Regardless of how "hardcore" programmers feel about it, so much real world executed code is built in JS,etc. The JIT:ed code is super-branchy (to cater for deopt fallbacks) and won't use vectors at all.
This is something Apple has gotten correct with their vertical integration as they seem to have put more focus on making real-world code go fast. Even most games will have huge swaths of non-vectorized code that would benefit from a more scalar focused way of optimizing.
Considering transistor counts in use today, instead of bigger vector units,etc it could be spent on bigger UOP buffers, BTB buffers, bigger caches to eat up branchy-but-linear code flows that are reality for less "optimal" languages).
eska
If you really care about performance, then you should consider using technologies other than js and python, instead of asking hardware vendors to run their implementations faster.
Wumpnot
What is the point of making JS go faster? It is already fast enough even on older computers for the stuff it is designed for, making crappy UI.
ahartmetz
Well. At this point it's much easier to make vectorized code go faster. There is absolutely positively no low-hanging fruit left executing single-threaded, branchy code. A few percent improvement take a huge effort. It's not that they don't want... it's just really difficult and hits diminishing returns.
levodelellis
Great interview, more please. Is there a way to submit question? I'd like to know 1) what affects branch predictors? From my understanding return statements do and cmov does not 2) Why isn't there a conditional exception? to replace if (!cond) { __builtin_trap(); }
wtallis
Conditional instructions that don't branch or otherwise interrupt the program flow don't necessarily have to cause any pipeline stalls or bubbles. The CPU can decode a cmov and then carry on decoding subsequent instructions (and pass the cmov on to subsequent pipeline stages) well before it's known whether the condition is true. For a branching instruction, the CPU doesn't know during the early phases what the next instruction after the branch will be, so it has to predict and speculate.

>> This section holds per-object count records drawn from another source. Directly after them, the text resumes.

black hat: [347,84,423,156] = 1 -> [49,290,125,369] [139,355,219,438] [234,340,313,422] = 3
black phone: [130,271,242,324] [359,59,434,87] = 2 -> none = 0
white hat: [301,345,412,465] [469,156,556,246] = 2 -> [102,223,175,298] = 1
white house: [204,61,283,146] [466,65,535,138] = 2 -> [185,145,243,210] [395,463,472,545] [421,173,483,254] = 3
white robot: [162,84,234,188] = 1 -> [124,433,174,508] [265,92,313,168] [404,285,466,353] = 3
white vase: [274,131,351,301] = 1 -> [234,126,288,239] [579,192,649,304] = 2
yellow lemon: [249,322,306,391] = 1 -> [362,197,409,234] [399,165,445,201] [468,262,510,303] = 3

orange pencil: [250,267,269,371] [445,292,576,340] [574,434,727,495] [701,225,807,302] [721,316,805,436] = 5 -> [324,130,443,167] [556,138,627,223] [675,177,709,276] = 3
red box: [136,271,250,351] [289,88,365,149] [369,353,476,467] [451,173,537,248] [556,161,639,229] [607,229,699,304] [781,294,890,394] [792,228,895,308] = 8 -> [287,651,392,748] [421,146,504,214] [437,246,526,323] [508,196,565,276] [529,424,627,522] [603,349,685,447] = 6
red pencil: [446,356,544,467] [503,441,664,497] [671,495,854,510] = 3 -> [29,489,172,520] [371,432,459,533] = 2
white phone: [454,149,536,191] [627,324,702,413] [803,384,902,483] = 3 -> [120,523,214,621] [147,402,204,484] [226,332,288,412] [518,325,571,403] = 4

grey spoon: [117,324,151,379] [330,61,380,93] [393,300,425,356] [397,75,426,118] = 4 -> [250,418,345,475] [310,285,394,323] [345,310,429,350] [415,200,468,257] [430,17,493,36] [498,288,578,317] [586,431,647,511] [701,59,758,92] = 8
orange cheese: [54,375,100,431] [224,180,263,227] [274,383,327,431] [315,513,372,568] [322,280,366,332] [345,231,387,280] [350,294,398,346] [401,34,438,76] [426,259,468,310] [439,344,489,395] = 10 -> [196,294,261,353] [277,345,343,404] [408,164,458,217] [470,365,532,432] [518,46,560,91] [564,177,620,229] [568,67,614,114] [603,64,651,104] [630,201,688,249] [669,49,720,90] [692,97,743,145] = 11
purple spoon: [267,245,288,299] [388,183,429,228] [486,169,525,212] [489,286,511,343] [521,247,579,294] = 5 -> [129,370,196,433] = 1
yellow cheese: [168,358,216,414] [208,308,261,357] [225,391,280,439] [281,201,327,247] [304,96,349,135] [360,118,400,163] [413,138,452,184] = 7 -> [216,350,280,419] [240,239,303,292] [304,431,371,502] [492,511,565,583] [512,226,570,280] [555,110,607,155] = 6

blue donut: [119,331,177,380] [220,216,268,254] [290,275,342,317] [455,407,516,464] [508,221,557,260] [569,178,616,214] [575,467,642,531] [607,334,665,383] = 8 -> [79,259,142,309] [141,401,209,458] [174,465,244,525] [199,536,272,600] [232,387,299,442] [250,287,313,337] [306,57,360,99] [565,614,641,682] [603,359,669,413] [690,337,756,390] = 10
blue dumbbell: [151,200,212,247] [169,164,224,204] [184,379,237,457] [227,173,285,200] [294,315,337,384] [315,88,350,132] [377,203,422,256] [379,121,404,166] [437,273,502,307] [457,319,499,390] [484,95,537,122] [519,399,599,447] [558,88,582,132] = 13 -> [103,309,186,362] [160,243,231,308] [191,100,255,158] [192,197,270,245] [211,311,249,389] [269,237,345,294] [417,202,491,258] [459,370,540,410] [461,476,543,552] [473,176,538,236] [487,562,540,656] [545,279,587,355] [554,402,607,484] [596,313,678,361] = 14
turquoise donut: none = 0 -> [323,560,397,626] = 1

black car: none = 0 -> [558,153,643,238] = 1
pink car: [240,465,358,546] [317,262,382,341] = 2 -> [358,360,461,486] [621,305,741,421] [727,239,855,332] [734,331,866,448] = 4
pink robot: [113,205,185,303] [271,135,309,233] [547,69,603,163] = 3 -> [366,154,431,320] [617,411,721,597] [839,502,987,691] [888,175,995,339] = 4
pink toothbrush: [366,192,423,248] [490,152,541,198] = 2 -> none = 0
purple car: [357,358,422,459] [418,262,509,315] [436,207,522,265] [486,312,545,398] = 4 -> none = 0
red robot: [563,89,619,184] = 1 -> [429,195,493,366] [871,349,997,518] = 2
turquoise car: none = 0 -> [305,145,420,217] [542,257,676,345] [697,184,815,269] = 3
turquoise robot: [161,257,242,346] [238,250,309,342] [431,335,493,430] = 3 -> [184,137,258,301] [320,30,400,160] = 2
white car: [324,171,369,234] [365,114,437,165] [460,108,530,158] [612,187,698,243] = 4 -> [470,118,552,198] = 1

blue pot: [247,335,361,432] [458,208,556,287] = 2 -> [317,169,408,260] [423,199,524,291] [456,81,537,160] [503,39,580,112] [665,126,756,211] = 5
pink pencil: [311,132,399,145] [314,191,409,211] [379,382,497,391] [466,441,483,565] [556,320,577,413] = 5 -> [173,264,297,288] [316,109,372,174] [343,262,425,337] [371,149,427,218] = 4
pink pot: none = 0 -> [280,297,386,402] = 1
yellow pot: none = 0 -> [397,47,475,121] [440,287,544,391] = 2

> Why isn't there a conditional exception? to replace if (!cond) { __builtin_trap(); }
There's not really any way to make that into something that doesn't branch; the best you can hope for is only one instruction that may branch but hopefully gets predicted accurately. But in the event of an exception, there really does need to be something that can cause the instruction pointer to do something other than advance to the next byte after the current instruction.
This interview was great! I really wish there were more of these sorts of interviews published.